Copy out exactly the lines from the start of the data to the line containing "spun | ordinateur". Include both.

═══ EXCERPTED DATA

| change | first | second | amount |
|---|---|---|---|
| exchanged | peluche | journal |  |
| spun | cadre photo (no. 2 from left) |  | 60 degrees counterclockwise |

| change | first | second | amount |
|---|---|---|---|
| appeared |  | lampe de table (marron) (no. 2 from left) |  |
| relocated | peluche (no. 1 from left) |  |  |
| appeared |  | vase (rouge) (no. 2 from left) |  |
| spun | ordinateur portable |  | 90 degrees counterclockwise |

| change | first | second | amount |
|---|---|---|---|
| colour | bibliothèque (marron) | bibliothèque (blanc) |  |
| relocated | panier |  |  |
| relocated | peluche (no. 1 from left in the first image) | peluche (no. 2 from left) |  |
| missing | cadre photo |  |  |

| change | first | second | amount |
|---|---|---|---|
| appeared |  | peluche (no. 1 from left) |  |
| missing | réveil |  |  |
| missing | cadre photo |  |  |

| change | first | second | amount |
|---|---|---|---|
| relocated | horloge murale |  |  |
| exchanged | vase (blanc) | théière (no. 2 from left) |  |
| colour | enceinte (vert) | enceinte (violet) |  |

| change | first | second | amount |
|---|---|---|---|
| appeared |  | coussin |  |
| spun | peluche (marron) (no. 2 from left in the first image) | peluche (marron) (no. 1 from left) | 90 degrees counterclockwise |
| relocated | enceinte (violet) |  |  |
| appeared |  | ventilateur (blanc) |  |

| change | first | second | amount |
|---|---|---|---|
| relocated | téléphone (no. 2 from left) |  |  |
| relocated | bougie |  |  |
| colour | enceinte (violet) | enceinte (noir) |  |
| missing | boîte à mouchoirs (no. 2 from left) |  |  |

══════

*REPLY TO THE TASK*:
| change | first | second | amount |
|---|---|---|---|
| exchanged | peluche | journal |  |
| spun | cadre photo (no. 2 from left) |  | 60 degrees counterclockwise |

| change | first | second | amount |
|---|---|---|---|
| appeared |  | lampe de table (marron) (no. 2 from left) |  |
| relocated | peluche (no. 1 from left) |  |  |
| appeared |  | vase (rouge) (no. 2 from left) |  |
| spun | ordinateur portable |  | 90 degrees counterclockwise |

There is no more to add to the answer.